Пополнение пришло восьмого: двести сорок человек, из них сто девяносто из выздоравливающих, то есть люди, уже бывшие в деле, что для нас лучше всякой маршевой роты.

Учить их начали с девятого, по одиннадцати пунктам, и учил не я.

Учил Лыков, и уже не по моей записке, а по своей, где семь пунктов и три присказки.

Присказки я слышал впервые и записал себе.

«Считай соседа, а не шаги: шаги соврут, сосед нет».

«Лопата в окопе главнее винтовки, а винтовка главнее храбрости».

«Кто первый лёг, тот первый и встанет».

Про третью я долго думал, верна ли она, и решил, что верна наполовину, и не стал поправлять.

* * *

Одиннадцатого сентября Михеев принёс мне книжку.

Книжка эта у него с четырнадцатого года, и она у нас в команде вещь не служебная, а своя, вроде домовой; в ней два столбца, и заведены они не мною.

Слева Михеев пишет человека — фамилию, откуда родом, что умеет, чему выучен, за кем ходит в паре, — и пишет он это не по чьему-либо распоряжению, а оттого, что с четырнадцатого года не может запомнить людей иначе, чем записав, и сам это про себя знает.

Справа он пишет цену.

Цену он понимает по-своему и записывает только то, что можно записать: где, когда, чем кончилось, — без единого слова оценки, без единого слова сожаления и без единого прилагательного; и я до сего дня не знаю, дошёл ли он до этой формы сам или она вышла у него оттого, что писать длинно ему трудно и он бережёт бумагу.

В мае, перед началом, правый столбец у него был пуст на восемьдесят листов вперёд, и пустота эта, если её раскрыть на середине книжки, выглядела так, как выглядит всякое место, приготовленное под то, чего ещё не случилось, — то есть невинно и даже опрятно.

Он тогда мне это показал и сказал, что оставил место с запасом.

Я спросил, отчего с таким запасом.

Он ответил, что не знает, сколько будет стоить, а бумагу после войны докупить негде.

Одиннадцатого сентября он принёс мне эту книжку и положил на стол, и я увидел, что правый столбец заполнен до конца и что последние семнадцать записей идут уже на полях, мелко, поперёк.

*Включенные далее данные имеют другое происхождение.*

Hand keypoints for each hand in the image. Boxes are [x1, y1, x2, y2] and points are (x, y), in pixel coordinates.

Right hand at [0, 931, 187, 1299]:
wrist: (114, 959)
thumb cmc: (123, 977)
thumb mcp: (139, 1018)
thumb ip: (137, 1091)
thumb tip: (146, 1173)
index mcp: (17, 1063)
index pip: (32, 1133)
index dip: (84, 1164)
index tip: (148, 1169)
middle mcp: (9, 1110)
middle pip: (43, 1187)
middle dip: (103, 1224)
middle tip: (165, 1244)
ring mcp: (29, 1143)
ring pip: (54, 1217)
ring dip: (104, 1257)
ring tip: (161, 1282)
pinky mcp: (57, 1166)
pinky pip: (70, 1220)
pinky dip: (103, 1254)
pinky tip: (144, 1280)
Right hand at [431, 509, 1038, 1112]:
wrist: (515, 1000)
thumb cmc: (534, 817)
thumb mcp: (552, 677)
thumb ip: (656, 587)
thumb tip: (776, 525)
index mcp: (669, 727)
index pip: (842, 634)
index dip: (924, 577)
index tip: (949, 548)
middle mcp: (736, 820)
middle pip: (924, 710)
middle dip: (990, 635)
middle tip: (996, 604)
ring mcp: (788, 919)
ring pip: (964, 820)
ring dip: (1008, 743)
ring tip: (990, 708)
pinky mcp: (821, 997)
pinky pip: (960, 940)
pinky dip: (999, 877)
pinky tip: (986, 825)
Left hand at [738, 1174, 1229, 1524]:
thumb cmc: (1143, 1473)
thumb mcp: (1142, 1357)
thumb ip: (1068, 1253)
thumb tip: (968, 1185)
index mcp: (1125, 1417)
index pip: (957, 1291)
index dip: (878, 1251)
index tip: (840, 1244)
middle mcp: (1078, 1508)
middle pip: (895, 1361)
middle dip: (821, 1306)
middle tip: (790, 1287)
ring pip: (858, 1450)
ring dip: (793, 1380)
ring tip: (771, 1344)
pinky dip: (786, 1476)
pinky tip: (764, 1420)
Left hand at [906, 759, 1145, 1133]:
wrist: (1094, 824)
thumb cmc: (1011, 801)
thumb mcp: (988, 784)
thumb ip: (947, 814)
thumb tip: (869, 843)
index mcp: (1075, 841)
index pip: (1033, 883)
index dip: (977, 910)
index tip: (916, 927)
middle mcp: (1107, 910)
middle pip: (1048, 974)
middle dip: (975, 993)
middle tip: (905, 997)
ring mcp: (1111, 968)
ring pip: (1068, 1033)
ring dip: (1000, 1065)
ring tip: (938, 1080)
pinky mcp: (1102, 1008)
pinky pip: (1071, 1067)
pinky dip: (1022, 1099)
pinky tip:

Мы считали её вдвоём четыре часа.

Считали не для отчёта: отчёт у меня свой, готовый ещё третьего числа, и в нём стоят числа сводные, годные для штаба и ни для чего больше. Считали для себя, оттого что счёт для штаба и счёт по фамилиям — две разные работы, и вторая тяжелее не арифметикой, а тем, что при ней всякое число имеет лицо, а иные и голос.

Вот что вышло.

От двадцать второго мая до двадцать седьмого августа через списки команды — сперва особой, потом сводной — прошло восемьсот двадцать восемь человек.

Убито и умерло от ран сто сорок девять.

Ранено и выбыло по ранению двести шестьдесят четыре.

Пропало без вести девять.

В строю на одиннадцатое сентября, считая сентябрьское пополнение, — четыреста шесть плюс двести сорок.

И отдельно — то, ради чего мы четыре часа сидели.

Тринадцатого июня я сдавал часть Турову и передал ему сто одиннадцать человек в строю, поимённо.

Из этих ста одиннадцати на одиннадцатое сентября в строю тридцать четыре.

Тридцать четыре из ста одиннадцати.

Мы проверили это число дважды, по обеим книжкам, и оно не изменилось.

Дальше Михеев стал читать вслух правый столбец подряд, как читают ведомость, а я слушал и не останавливал.